# Struvite crystals/food



## InTheNet (Jun 1, 2016)

We have the pleasure of Zoltan (the wonder puppy) joining us. We adopted him at 8 weeks and now is 15 weeks.

The breeder was feeding purine pro plan which we did not care for as all the grain. We have been feeding Timberwolves grain free.

A couple of weeks ago he started Peeing in the house often. I thought bladder infection so went to vet and it was confirmed. With a course of anti biotics the infection is cleared up but still peeing in house and from excitement (not done this before)
We took another pee sample in and he now has struvite crystals. 
The vet recommended Royal Canin SO For urinary problems. This food is mostly grain corn/rice/wheat. From my reading grain is not good for urinary problems in dogs.

Our thoughts are to continue the grain free kibble. and add more liquid to help dissolve/flush things out. We also are using cranberry powder ( may not help but do not see any negatives)

We are going to make chicken broth/beef broth and ad to his kibble to increase water intake

We are going to monitor ph which is at 9 now and should be 5-7.
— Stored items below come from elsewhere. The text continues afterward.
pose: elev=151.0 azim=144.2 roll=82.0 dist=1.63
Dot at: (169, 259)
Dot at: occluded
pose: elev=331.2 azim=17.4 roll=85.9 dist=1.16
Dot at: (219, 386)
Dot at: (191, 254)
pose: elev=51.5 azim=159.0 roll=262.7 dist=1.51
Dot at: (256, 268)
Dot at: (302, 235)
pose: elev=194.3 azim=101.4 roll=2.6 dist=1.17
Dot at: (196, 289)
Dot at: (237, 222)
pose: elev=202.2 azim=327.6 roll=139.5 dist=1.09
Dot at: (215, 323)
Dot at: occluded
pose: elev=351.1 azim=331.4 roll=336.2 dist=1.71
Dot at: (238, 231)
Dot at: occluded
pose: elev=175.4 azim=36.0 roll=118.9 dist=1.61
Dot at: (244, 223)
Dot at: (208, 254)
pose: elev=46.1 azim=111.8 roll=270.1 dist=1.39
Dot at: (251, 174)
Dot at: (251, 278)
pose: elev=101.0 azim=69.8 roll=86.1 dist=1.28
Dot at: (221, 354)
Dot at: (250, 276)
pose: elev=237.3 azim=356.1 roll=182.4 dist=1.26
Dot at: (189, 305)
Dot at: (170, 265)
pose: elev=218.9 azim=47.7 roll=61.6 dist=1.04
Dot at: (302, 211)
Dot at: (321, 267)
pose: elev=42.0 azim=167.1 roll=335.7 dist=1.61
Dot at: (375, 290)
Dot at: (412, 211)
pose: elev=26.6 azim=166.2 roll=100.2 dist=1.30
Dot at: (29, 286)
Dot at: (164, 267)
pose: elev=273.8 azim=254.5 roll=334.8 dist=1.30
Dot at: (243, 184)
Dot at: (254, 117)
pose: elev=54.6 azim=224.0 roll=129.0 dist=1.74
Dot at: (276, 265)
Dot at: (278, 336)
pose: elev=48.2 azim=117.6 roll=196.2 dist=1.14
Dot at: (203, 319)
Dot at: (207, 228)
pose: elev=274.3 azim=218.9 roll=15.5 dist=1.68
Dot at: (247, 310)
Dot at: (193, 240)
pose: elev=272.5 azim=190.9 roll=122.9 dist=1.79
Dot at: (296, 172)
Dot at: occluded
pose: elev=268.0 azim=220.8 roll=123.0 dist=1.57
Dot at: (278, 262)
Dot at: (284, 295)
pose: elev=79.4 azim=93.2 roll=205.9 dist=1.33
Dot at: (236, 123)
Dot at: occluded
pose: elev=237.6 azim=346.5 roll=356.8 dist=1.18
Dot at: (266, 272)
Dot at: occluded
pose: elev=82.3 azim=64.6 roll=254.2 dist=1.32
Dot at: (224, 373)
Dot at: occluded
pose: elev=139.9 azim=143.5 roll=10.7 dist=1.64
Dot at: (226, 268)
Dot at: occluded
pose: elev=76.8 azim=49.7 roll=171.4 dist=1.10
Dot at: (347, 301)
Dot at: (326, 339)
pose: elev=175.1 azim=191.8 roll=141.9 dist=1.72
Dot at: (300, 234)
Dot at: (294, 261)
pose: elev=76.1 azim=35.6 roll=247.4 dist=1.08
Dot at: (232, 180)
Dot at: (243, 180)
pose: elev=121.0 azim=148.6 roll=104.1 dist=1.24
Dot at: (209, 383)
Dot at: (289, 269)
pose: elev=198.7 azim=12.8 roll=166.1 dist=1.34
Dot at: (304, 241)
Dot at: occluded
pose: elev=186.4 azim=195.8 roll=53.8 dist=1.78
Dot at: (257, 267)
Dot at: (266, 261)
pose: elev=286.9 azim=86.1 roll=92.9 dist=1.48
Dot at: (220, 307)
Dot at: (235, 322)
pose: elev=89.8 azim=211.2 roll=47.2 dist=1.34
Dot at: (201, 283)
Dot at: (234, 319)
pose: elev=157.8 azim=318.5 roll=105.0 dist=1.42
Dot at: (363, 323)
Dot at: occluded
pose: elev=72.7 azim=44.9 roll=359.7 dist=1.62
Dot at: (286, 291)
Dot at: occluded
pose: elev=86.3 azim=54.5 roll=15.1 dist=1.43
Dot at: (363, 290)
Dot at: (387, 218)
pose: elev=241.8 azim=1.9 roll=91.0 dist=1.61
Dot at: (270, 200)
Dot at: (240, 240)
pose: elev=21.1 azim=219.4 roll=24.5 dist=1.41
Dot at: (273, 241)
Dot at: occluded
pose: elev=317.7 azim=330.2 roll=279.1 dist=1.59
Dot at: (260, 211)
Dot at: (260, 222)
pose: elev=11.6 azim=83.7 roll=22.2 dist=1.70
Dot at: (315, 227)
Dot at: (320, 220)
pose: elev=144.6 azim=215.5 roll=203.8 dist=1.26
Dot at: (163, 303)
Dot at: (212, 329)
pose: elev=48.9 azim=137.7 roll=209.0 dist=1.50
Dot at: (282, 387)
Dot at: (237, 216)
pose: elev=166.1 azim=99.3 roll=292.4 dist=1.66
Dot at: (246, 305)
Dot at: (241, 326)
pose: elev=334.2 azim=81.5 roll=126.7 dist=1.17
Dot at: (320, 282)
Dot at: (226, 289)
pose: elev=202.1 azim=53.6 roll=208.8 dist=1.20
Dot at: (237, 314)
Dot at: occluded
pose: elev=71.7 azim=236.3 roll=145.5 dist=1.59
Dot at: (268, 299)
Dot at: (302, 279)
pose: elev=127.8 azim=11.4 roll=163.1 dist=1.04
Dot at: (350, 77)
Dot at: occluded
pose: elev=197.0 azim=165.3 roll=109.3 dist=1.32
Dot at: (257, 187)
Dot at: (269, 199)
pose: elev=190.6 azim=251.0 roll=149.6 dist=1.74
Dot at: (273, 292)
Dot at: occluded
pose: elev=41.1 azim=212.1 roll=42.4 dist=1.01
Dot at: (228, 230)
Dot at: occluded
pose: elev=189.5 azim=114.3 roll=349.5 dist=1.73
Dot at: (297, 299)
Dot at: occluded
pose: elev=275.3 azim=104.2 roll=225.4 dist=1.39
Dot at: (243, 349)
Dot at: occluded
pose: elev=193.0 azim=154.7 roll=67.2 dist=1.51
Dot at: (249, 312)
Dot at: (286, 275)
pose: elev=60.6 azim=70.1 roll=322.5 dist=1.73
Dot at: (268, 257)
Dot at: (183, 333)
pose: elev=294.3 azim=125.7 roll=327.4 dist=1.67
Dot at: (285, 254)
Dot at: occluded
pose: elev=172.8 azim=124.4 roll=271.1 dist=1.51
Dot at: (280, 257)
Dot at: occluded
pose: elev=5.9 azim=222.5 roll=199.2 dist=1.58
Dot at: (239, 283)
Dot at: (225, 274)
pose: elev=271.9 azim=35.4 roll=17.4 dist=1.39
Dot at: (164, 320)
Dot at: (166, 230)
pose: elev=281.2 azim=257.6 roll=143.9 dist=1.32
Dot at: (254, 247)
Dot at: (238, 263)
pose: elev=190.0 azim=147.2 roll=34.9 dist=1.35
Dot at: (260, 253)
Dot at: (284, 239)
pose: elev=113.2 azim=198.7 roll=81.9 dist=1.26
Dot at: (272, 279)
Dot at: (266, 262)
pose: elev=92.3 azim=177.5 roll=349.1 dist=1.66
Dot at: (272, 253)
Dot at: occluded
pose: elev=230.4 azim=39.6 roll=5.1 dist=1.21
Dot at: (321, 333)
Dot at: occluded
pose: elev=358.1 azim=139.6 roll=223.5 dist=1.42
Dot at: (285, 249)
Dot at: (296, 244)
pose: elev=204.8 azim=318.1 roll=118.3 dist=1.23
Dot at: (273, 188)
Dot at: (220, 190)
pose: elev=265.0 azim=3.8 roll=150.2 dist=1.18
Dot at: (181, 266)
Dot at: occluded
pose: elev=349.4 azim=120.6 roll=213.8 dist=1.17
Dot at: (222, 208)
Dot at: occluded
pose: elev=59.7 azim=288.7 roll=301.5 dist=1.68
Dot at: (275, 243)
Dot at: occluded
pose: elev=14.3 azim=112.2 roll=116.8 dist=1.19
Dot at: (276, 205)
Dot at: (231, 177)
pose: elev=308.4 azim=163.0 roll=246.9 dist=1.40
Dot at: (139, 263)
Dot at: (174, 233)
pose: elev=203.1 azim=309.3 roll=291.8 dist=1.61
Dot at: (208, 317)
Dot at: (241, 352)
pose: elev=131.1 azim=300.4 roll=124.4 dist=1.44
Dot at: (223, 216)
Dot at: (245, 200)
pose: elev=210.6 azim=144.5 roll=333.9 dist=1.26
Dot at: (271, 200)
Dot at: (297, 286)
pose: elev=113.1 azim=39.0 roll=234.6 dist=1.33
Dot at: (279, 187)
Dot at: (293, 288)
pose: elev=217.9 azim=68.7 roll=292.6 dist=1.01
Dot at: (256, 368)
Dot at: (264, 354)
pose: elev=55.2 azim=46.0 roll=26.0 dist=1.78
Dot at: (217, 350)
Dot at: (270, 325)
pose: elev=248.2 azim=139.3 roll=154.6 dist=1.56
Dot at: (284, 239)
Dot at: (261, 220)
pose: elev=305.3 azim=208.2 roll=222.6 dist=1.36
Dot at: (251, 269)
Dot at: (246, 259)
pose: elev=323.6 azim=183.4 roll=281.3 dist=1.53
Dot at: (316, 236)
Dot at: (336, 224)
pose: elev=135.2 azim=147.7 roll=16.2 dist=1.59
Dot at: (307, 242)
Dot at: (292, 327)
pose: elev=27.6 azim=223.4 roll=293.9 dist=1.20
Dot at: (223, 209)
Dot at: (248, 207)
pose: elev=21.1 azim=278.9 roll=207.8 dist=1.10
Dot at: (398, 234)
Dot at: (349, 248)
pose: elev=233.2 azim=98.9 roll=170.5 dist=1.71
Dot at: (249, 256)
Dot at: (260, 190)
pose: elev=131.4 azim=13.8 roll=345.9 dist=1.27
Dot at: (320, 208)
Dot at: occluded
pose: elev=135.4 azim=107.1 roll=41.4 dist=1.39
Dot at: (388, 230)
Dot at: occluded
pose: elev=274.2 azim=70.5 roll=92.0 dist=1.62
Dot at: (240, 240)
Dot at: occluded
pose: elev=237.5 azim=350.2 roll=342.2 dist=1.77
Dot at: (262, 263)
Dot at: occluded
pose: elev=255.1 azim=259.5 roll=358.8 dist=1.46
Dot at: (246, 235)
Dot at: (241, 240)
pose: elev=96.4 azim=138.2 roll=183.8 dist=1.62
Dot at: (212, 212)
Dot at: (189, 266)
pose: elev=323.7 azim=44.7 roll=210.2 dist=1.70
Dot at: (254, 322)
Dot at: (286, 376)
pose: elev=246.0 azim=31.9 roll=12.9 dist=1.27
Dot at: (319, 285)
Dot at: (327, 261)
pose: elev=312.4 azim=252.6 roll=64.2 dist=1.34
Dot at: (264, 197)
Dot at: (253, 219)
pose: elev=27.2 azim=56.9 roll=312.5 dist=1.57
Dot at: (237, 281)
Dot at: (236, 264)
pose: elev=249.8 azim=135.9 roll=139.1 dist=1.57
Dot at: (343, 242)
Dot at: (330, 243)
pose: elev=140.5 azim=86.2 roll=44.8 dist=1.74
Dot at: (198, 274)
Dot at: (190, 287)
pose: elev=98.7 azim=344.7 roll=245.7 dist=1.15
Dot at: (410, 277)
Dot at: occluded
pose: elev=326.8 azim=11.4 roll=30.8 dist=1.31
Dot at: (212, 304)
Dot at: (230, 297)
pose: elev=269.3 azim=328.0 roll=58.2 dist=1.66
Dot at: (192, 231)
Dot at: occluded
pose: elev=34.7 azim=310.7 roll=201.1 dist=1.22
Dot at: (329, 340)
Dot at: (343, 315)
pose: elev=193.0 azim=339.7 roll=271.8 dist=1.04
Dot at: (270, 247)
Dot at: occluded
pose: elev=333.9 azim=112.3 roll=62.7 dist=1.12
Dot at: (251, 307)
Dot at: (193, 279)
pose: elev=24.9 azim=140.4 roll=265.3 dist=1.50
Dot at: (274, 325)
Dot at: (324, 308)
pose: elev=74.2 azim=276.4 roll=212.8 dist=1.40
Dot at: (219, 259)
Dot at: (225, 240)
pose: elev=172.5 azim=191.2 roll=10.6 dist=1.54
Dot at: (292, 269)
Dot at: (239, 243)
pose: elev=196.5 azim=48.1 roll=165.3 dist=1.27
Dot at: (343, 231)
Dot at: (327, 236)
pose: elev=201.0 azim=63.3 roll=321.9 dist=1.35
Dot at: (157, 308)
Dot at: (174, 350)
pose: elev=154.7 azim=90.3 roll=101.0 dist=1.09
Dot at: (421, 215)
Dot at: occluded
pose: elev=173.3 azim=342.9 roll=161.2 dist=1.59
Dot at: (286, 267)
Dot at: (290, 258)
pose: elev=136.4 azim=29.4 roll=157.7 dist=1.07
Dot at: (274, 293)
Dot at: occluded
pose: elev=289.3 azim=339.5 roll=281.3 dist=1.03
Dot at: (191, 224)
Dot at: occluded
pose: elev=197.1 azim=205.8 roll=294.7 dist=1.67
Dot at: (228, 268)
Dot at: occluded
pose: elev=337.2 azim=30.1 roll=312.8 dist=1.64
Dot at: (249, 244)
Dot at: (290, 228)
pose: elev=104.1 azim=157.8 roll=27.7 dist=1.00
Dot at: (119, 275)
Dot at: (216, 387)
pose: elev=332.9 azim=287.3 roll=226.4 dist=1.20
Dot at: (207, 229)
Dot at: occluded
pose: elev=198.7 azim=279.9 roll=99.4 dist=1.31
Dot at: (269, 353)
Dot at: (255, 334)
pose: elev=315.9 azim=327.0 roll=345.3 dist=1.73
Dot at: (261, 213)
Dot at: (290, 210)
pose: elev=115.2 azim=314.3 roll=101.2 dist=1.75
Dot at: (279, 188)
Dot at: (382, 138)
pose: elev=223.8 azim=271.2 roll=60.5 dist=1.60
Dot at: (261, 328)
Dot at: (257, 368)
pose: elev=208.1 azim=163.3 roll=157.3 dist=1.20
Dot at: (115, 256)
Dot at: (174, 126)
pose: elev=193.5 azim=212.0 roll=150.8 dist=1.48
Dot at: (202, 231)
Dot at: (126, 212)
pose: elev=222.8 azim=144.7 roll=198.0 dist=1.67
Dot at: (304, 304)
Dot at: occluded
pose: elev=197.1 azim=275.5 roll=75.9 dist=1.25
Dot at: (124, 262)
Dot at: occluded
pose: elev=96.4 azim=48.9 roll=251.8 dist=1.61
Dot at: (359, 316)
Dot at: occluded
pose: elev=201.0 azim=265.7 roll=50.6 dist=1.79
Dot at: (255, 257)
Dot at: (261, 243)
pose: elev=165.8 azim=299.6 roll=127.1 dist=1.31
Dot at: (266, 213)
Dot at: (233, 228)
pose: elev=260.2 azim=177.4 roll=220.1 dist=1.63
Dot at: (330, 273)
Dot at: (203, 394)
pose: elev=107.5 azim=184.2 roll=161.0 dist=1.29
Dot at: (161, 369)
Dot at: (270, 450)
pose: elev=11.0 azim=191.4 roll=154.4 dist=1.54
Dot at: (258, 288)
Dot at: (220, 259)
Ideas /suggestions welcome


----------



## texasred (Jan 29, 2012)

It's something I know very little about, so I looked to see if Dr Becker had any posts on it. Not sure how much help it will be, but here is the link. 
http://healthypets.mercola.com/sites/healthypets/archive/2013/09/09/struvite-stones.aspx


----------



## einspänner (Sep 8, 2012)

You'll be good between monitoring pH, adding broth, and using a cranberry supplement. You could also add enough water to his kibble to "float" it, as well as get him drinking consistently throughout the day with frequent bathroom breaks. Add a probiotic in there as well. Yogurt or kefir if he tolerates dairy. Beyond that it's silly to overhaul your dog's diet, if it's been working well otherwise, because of one infection. If it turns into a chronic issue that's when you want reconsider. 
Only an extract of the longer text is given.